Marat esorta i parigini a non fidarsi del re (1789)

Scrivere dentro L'Ami du Peuple 20 di settembre 1789, il giornalista radicale Jean-Paul Marat esorta i suoi lettori a non fidarsi del re o dei suoi ministri:

“Prego i miei lettori di osservare attentamente che gli articoli da sanzionare, sui quali il re, o meglio i suoi ministri, hanno sollevato difficoltà, sono quelli che riguardano il risarcimento della perdita dei debiti finanziari, la soppressione delle decime prima di aver provveduto per i bisogni dei prelati, all'abolizione delle accuse venali, alla soppressione delle pensioni ecc.

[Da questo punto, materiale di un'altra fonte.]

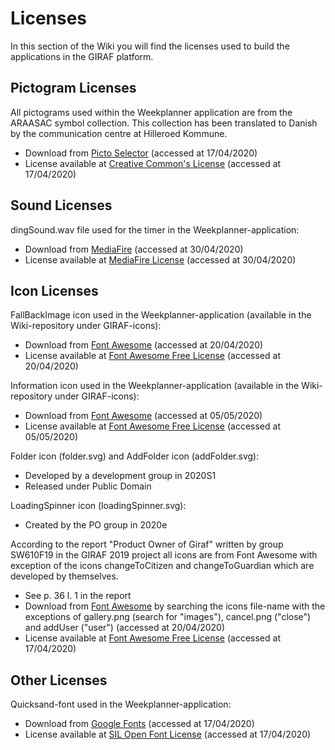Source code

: # Licenses

In this section of the Wiki you will find the licenses used to build the applications
in the GIRAF platform.

## Pictogram Licenses

All pictograms used within the Weekplanner application are from the ARAASAC symbol
collection. This collection has been translated to Danish by the communication
centre at Hilleroed Kommune.

- Download from [Picto Selector](https://www.kc-hil.dk/viden-og-udvikling-mega/paedagogisk-materiale/picto-selector)
  (accessed at 17/04/2020)
- License available at [Creative Common's License](https://creativecommons.org/licenses/?lang=da)
  (accessed at 17/04/2020)

## Sound Licenses

dingSound.wav file used for the timer in the Weekplanner-application:

- Download from [MediaFire](https://www.mediafire.com/file/ajhp232aey6uesf/Ding_-_Sound_Effects_YouTube.wav/file)
  (accessed at 30/04/2020)
- License available at [MediaFire License](https://www.mediafire.com/policies/terms_of_service.php)
  (accessed at 30/04/2020)

## Icon Licenses

FallBackImage icon used in the Weekplanner-application (available in the
Wiki-repository under GIRAF-icons):

- Download from [Font Awesome](https://fontawesome.com/icons/image?style=regular)
  (accessed at 20/04/2020)
- License available at [Font Awesome Free License](https://fontawesome.com/license/free)
  (accessed at 20/04/2020)

Information icon used in the Weekplanner-application (available in the Wiki-repository
under GIRAF-icons):

- Download from [Font Awesome](https://fontawesome.com/icons/info-circle?style=solid)
  (accessed at 05/05/2020)
- License available at [Font Awesome Free License](https://fontawesome.com/license/free)
  (accessed at 05/05/2020)

Folder icon (folder.svg) and AddFolder icon (addFolder.svg):

- Developed by a development group in 2020S1
- Released under Public Domain

LoadingSpinner icon (loadingSpinner.svg):

- Created by the PO group in 2020e

According to the report "Product Owner of Giraf" written by group SW610F19 in the
GIRAF 2019 project all icons are from Font Awesome with exception of the icons
changeToCitizen and changeToGuardian which are developed by themselves.

- See p. 36 l. 1 in the report
- Download from [Font Awesome](https://fontawesome.com) by searching the icons
  file-name with the exceptions of gallery.png (search for "images"),
  cancel.png ("close") and addUser ("user") (accessed at 20/04/2020)
- License available at [Font Awesome Free License](https://fontawesome.com/license/free)
  (accessed at 17/04/2020)

## Other Licenses

Quicksand-font used in the Weekplanner-application:

- Download from [Google Fonts](https://fonts.google.com/specimen/Quicksand)
  (accessed at 17/04/2020)
- License available at [SIL Open Font License](https://scripts.sil.org/cms/scripts/page.php?site_id=nrsi&id=OFL)
  (accessed at 17/04/2020)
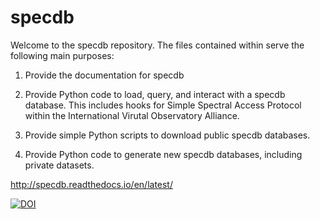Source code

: # specdb

Welcome to the specdb repository.
The files contained within serve the following
main purposes:

1. Provide the documentation for specdb

2. Provide Python code to load, query, and interact
with a specdb database.  This includes 
hooks for Simple Spectral Access Protocol within the
International Virutal Observatory Alliance.

3. Provide simple Python scripts to download public
specdb databases.

4. Provide Python code to generate new specdb databases,
including private datasets.

http://specdb.readthedocs.io/en/latest/

[![DOI](https://zenodo.org/badge/68651886.svg)](https://zenodo.org/badge/latestdoi/68651886)

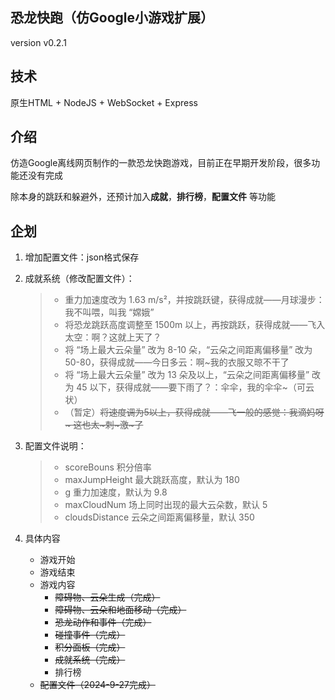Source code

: ## 恐龙快跑（仿Google小游戏扩展）

version v0.2.1

## 技术

原生HTML + NodeJS + WebSocket + Express

## 介绍

仿造Google离线网页制作的一款恐龙快跑游戏，目前正在早期开发阶段，很多功能还没有完成

除本身的跳跃和躲避外，还预计加入**成就**，**排行榜**，**配置文件** 等功能

## 企划

1. 增加配置文件：json格式保存

2. 成就系统（修改配置文件）：

    > - 重力加速度改为 1.63 m/s²，并按跳跃键，获得成就——月球漫步：我不叫喂，叫我 “嫦娥”
    > - 将恐龙跳跃高度调整至 1500m 以上，再按跳跃，获得成就——飞入太空：啊？这就上天了？
    > - 将 “场上最大云朵量” 改为 8-10 朵，“云朵之间距离偏移量” 改为 50-80，获得成就——今日多云：啊~我的衣服又晾不干了
    > - 将 “场上最大云朵量” 改为 13 朵及以上，“云朵之间距离偏移量” 改为 45 以下，获得成就——要下雨了？：伞伞，我的伞伞~（可云状）
    > - （暂定）~~将速度调为5以上，获得成就——飞一般的感觉：我滴妈呀~ 这也太~刺~激~了~~
  
3. 配置文件说明：

    > - scoreBouns 积分倍率
    > - maxJumpHeight 最大跳跃高度，默认为 180
    > - g 重力加速度，默认为 9.8
    > - maxCloudNum 场上同时出现的最大云朵数，默认 5
    > - cloudsDistance 云朵之间距离偏移量，默认 350

4. 具体内容

   - 游戏开始
   - 游戏结束
   - 游戏内容
     - ~~障碍物、云朵生成（完成）~~
     - ~~障碍物、云朵和地面移动（完成）~~
     - ~~恐龙动作和事件（完成）~~
     - ~~碰撞事件（完成）~~
     - ~~积分面板（完成）~~
     - ~~成就系统（完成）~~
     - 排行榜
   - ~~配置文件（2024-9-27完成）~~
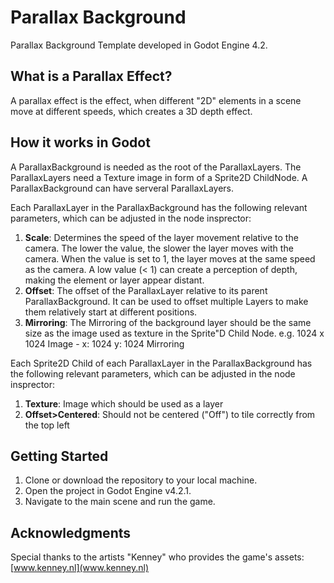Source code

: # Parallax Background 
Parallax Background Template developed in Godot Engine 4.2.

## What is a Parallax Effect?
A parallax effect is the effect, when different "2D" elements in a scene move at different speeds, which creates a 3D depth effect.

## How it works in Godot
A ParallaxBackground is needed as the root of the ParallaxLayers. The ParallaxLayers need a Texture image in form of a Sprite2D ChildNode. A ParallaxBackground can have serveral ParallaxLayers. 

Each ParallaxLayer in the ParallaxBackground has the following relevant parameters, which can be adjusted in the node insprector:
1. **Scale**: Determines the speed of the layer movement relative to the camera. 
The lower the value, the slower the layer moves with the camera. When the value is set to 1, the layer moves at the same speed as the camera. A low value (< 1) can create a perception of depth, making the element or layer appear distant.
2. **Offset**: The offset of the ParallaxLayer relative to its parent ParallaxBackground. It can be used to offset multiple Layers to make them relatively start at different positions. 
3. **Mirroring**: The Mirroring of the background layer should be the same size as the image used as texture in the Sprite"D Child Node. e.g. 1024 x 1024 Image - x: 1024 y: 1024 Mirroring

Each Sprite2D Child of each ParallaxLayer in the ParallaxBackground has the following relevant parameters, which can be adjusted in the node insprector:
1.  **Texture**: Image which should be used as a layer
2.  **Offset>Centered**: Should not be centered ("Off") to tile correctly from the top left

## Getting Started
1. Clone or download the repository to your local machine.
2. Open the project in Godot Engine v4.2.1.
3. Navigate to the main scene and run the game.

## Acknowledgments
Special thanks to the artists "Kenney" who provides the game's assets: [www.kenney.nl](www.kenney.nl)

Nel rifiutare la loro sanzione, non possono che pensare alla formazione di un partito formidabile: il clero, l'Ordine di Malta, i tribunali, i mercanti, i finanzieri e l'innumerevole folla di creature che il principe acquista con i soldi dello Stato.

Li supplico anche di osservare che, rifiutando di applicare alla lettera il decreto sul movimento e l'esportazione di grano, stanno cercando di trovare un modo per continuare il loro monopolio su di essi e per ridurre il popolo con la carestia.

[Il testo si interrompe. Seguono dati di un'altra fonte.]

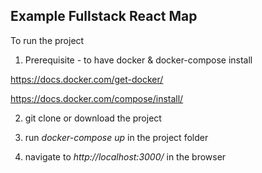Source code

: ## Example Fullstack React Map

To run the project

 1. Prerequisite - to have docker & docker-compose install
 
 https://docs.docker.com/get-docker/
 
 https://docs.docker.com/compose/install/
 
 2. git clone or download the project
 
 3. run *docker-compose up* in the project folder
 
 4. navigate to *http://localhost:3000/* in the browser
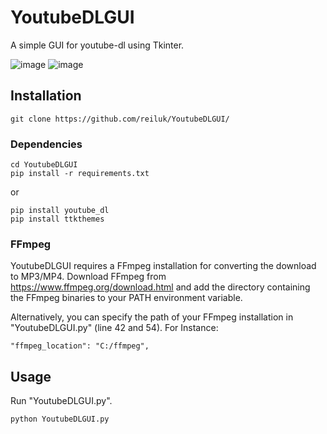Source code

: # YoutubeDLGUI
A simple GUI for youtube-dl using Tkinter.

![image](https://user-images.githubusercontent.com/92184648/148385686-13af2ca3-d184-4aab-98be-c26693f89746.png) ![image](https://user-images.githubusercontent.com/92184648/148389036-bc71d862-acea-46ba-b3e4-37c28986132f.png)


## Installation
    git clone https://github.com/reiluk/YoutubeDLGUI/
### Dependencies
    cd YoutubeDLGUI
    pip install -r requirements.txt
or
    
    pip install youtube_dl
    pip install ttkthemes
### FFmpeg
YoutubeDLGUI requires a FFmpeg installation for converting the download to MP3/MP4.
Download FFmpeg from https://www.ffmpeg.org/download.html and add the directory containing the FFmpeg binaries to your PATH environment variable.

Alternatively, you can specify the path of your FFmpeg installation in "YoutubeDLGUI.py" (line 42 and 54).
For Instance:

    "ffmpeg_location": "C:/ffmpeg",
    
## Usage
Run "YoutubeDLGUI.py".
    
    python YoutubeDLGUI.py
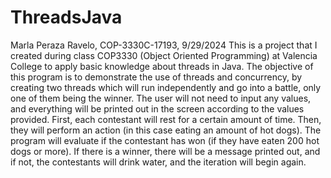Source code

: # ThreadsJava
Marla Peraza Ravelo, 
COP-3330C-17193, 
9/29/2024
This is a project that I created during class COP3330 (Object Oriented Programming) at Valencia College to apply basic knowledge about threads in Java.
The objective of this program is to demonstrate the use of threads and concurrency, by creating two
threads which will run independently and go into a battle, only one of them being the winner.
The user will not need to input any values, and everything will be printed out in the screen according to
the values provided.
First, each contestant will rest for a certain amount of time. Then, they will perform an action (in this
case eating an amount of hot dogs). The program will evaluate if the contestant has won (if they have eaten
200 hot dogs or more). If there is a winner, there will be a message printed out, and if not, the contestants
will drink water, and the iteration will begin again.
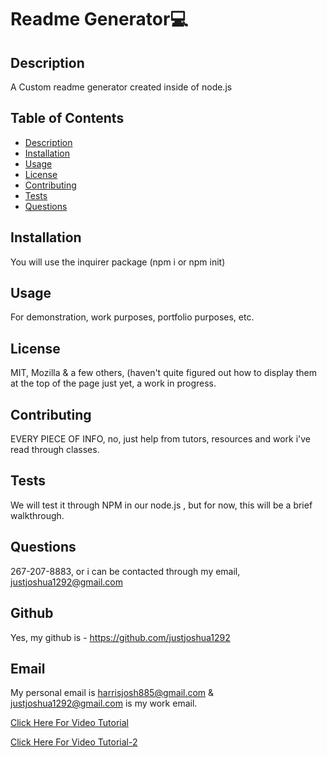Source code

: # Readme Generator💻



## Description
A Custom readme generator created inside of node.js

## Table of Contents
* [Description](#Description) 
* [Installation](#Installation)
* [Usage](#Usage)
* [License](#License)
* [Contributing](#Contributing)
* [Tests](#Tests)
* [Questions](#Questions)
            
## Installation 
You will use the inquirer package (npm i or npm init)

## Usage 
For demonstration, work purposes, portfolio purposes, etc.

## License
MIT, Mozilla & a few others, (haven't quite figured out how to display them at the top of the page just yet, a work in progress.

## Contributing
EVERY PIECE OF INFO, no, just help from tutors, resources and work i've read through classes.

## Tests
We will test it through NPM in our node.js , but for now, this will be a brief walkthrough.

## Questions 
267-207-8883, or i can be contacted through my email, justjoshua1292@gmail.com

## Github
Yes, my github is - https://github.com/justjoshua1292

## Email
My personal email is harrisjosh885@gmail.com & justjoshua1292@gmail.com is my work email.


[Click Here For Video Tutorial](https://drive.google.com/file/d/18zRjl9sRREXPOsL6FiPLhaZ7pUz7BDXG/view)

[Click Here For Video Tutorial-2](https://drive.google.com/file/d/1pzPoXJAcPR0LVrzUvIbWyCZdIwJAgtmW/view)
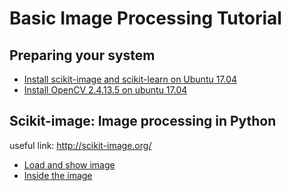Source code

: # Basic Image Processing Tutorial

## Preparing your system
- [Install scikit-image and scikit-learn on Ubuntu 17.04](https://github.com/mrolarik/basic-image-processing/blob/master/preparing-linux-system%20-01.ipynb)  
- [Install OpenCV 2.4.13.5 on ubuntu 17.04](https://github.com/mrolarik/basic-image-processing/blob/master/installing-opencv-on-ubuntu-17.ipynb)  

## Scikit-image: Image processing in Python
useful link: http://scikit-image.org/  

- [Load and show image](https://github.com/mrolarik/basic-image-processing-tutorial/blob/master/skimage-load-and-show-image.ipynb)
- [Inside the image](https://github.com/mrolarik/basic-image-processing-tutorial/blob/master/inside-the-image.ipynb)
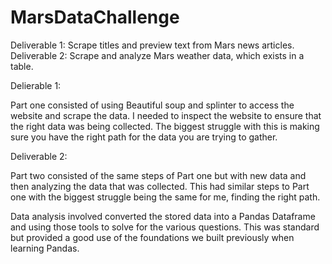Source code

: # MarsDataChallenge
Deliverable 1: Scrape titles and preview text from Mars news articles.  
Deliverable 2: Scrape and analyze Mars weather data, which exists in a table.


Delierable 1: 

Part one consisted of using Beautiful soup and splinter to access the website and scrape the data. 
I needed to inspect the website to ensure that the right data was being collected. 
The biggest struggle with this is making sure you have the right path for the data you are trying to gather. 

Deliverable 2: 

Part two consisted of the same steps of Part one but with new data and then analyzing the data that was collected. This had similar steps to Part one with the biggest struggle being the same for me, finding the right path. 

Data analysis involved converted the stored data into a Pandas Dataframe and using those tools to solve for the various questions. This was standard but provided a good use of the foundations we built previously when learning Pandas.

Ancora una volta li supplico di osservare che, premendo per le misure finanziarie, stanno solo aspettando il momento in cui il tesoro pubblico è riempito per fermare il lavoro dell'Assemblea Nazionale, per ridurre a fumare la grande opera della Costituzione, e per riportare il popolo alle sue catene.

Queste sono quindi le mie paure per i pericoli derivanti dalla rotta sbagliata seguita dall'Assemblea negli ultimi due mesi, paure che sono state giustificate nell'evento e che hanno dimostrato la correttezza delle mie osservazioni, purtroppo solo troppo chiaramente dimostrato.

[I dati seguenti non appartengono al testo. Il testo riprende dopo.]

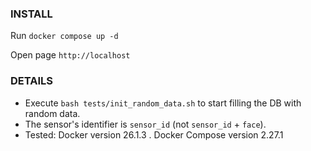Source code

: ### INSTALL
Run `docker compose up -d`

Open page `http://localhost`

### DETAILS

* Execute `bash tests/init_random_data.sh` to start filling the DB with random data.
* The sensor's identifier is `sensor_id` (not `sensor_id` + `face`).
* Tested: Docker version 26.1.3 . Docker Compose version 2.27.1 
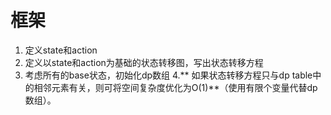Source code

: # 框架
1. 定义state和action
2. 定义以state和action为基础的状态转移图，写出状态转移方程
3. 考虑所有的base状态，初始化dp数组
4.** 如果状态转移方程只与dp table中的相邻元素有关，则可将空间复杂度优化为O(1)**（使用有限个变量代替dp数组）。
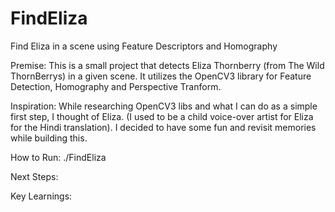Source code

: # FindEliza
Find Eliza in a scene using Feature Descriptors and Homography

Premise:
This is a small project that detects Eliza Thornberry (from The Wild ThornBerrys) in a given scene.
It utilizes the OpenCV3 library for Feature Detection, Homography and Perspective Tranform.

Inspiration:
While researching OpenCV3 libs and what I can do as a simple first step, I thought of Eliza.
(I used to be a child voice-over artist for Eliza for the Hindi translation).
I decided to have some fun and revisit memories while building this.

How to Run:
./FindEliza <QueryImg> <SceneImg>


Next Steps:

Key Learnings:
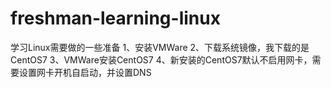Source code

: # freshman-learning-linux
学习Linux需要做的一些准备
1、安装VMWare
2、下载系统镜像，我下载的是CentOS7
3、VMWare安装CentOS7
4、新安装的CentOS7默认不启用网卡，需要设置网卡开机自启动，并设置DNS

Poi c'è il principe [Luigi XVI], che è diventato ancora una volta il supremo arbitro della legge, cercando di opporsi alla Costituzione ancor prima che sia finita. Poi ci sono i ministri, così ridicolmente esaltati, il cui unico pensiero è restituire nelle mani del monarca le catene del dispotismo che la nazione gli ha tolto. Ecco allora la nazione, essa stessa incatenata dai suoi rappresentanti e consegnata indifesa a un maestro imperioso che, dimentico della sua impotenza, viola le sue promesse e giuramenti ".